Lars von Trier es un director provocador. Fundador, junto a Thomas Vinterberg, de un movimiento cinematográfico (Dogma) muy difícil de seguir y que sin embargo fraguó escuela. En esta, su segunda película, pone en aprietos al espectador que no pocas veces piensa en dejar de mirar su propuesta artística. Un grupo de jóvenes que avecindados en una casa en venta se propone contactar con el idiota interior que todos llevamos dentro. La propuesta es arriesgada pues algunas veces se atreven a llevar su experimento a lugares públicos como un restaurante o una piscina. Choca ver a buenos actores pasando de la citada idiotez a la "normalidad" más absoluta.
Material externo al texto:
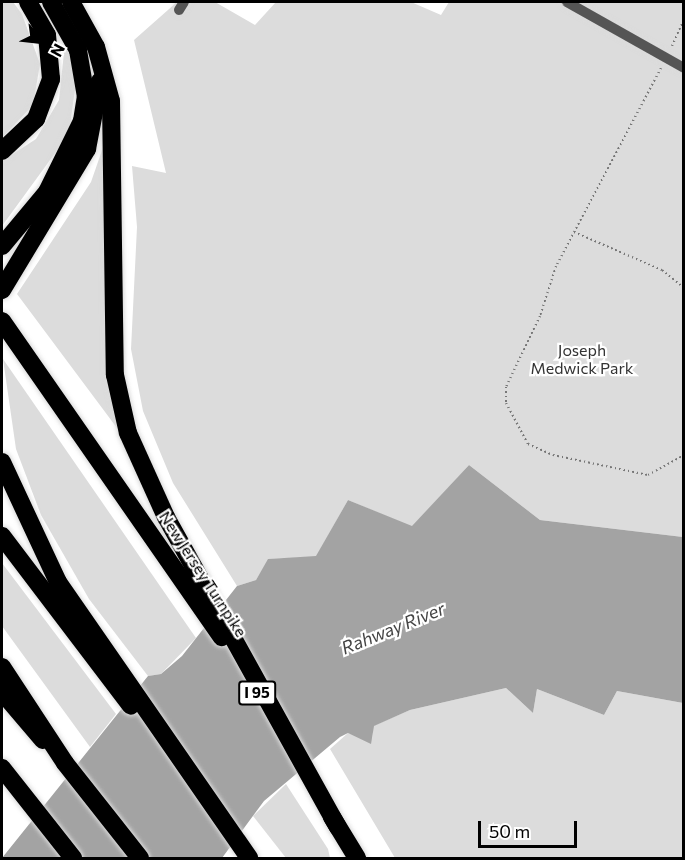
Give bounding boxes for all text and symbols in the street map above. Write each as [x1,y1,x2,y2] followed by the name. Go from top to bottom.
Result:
[12,12,72,72] north arrow
[47,41,70,60] text: N
[531,340,633,378] park label: Joseph Medwick Park
[155,508,251,640] street label: New Jersey Turnpike
[338,597,448,659] water label: Rahway River
[238,681,276,705] road number: I 95
[481,809,580,847] scale bar
[489,820,530,842] text: 50 m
Llama a reflexión, no cabe duda, pero también ofende y desafía abiertamente los hipócritas usos sociales que nos definen como civilizados.
El personaje de Karen (Bodil Jorgensen) somos nosotros invitados al juego. Ella es la única (lo entenderemos al final de la película) en correr el riesgo de no querer volver a una vida normal entre un grupo de personas que dicen tener buenas intenciones en relación a lo que hacen siempre y cuando para ello no haya algo realmente importante que arriesgar. El movimiento Dogma impone una actuación sin libretos, escenografías, ni iluminación artificial entre otras condiciones que no son fáciles de seguir. El espectador permanentemente es consciente de estar presenciando una farsa (micrófonos que pueden ser vistos en las escenas, personas, en lugares públicos, que de modo alguno podrían haber ignorado la cámara que les estaba grabando) pero también, si tiene la motivación para hacerlo, se quedará a esperar qué es lo que depara el final.
Este tipo de películas no son obras de arte y tampoco son basura. Son ejercicios muy validos de cuestionamiento, provocación en estado puro y quién sepa de la obra de este director danés sabrá que muy rara vez una de sus películas pasa inadvertida. Es un egolatra, un misogeno, un cínico que hace votos de castidad muy difíciles de cumplir. Pretende que creamos que lo que vemos es real y durante largos ratos lo logra; merito que sin duda pertenece a los tremendos actores que elije para cada uno de sus proyectos en general y para este en particular. Los idiotas indigna cuando no emociona y eso no es posible pasarlo por alto. Tiene momentos ineludiblemente incómodos o delirantes si es que nos detenemos a pensar en la perdida de la libertad que en algún momento hemos otorgado a cambio de formar parte de una sociedad jerarquizada a la vez que estructurada.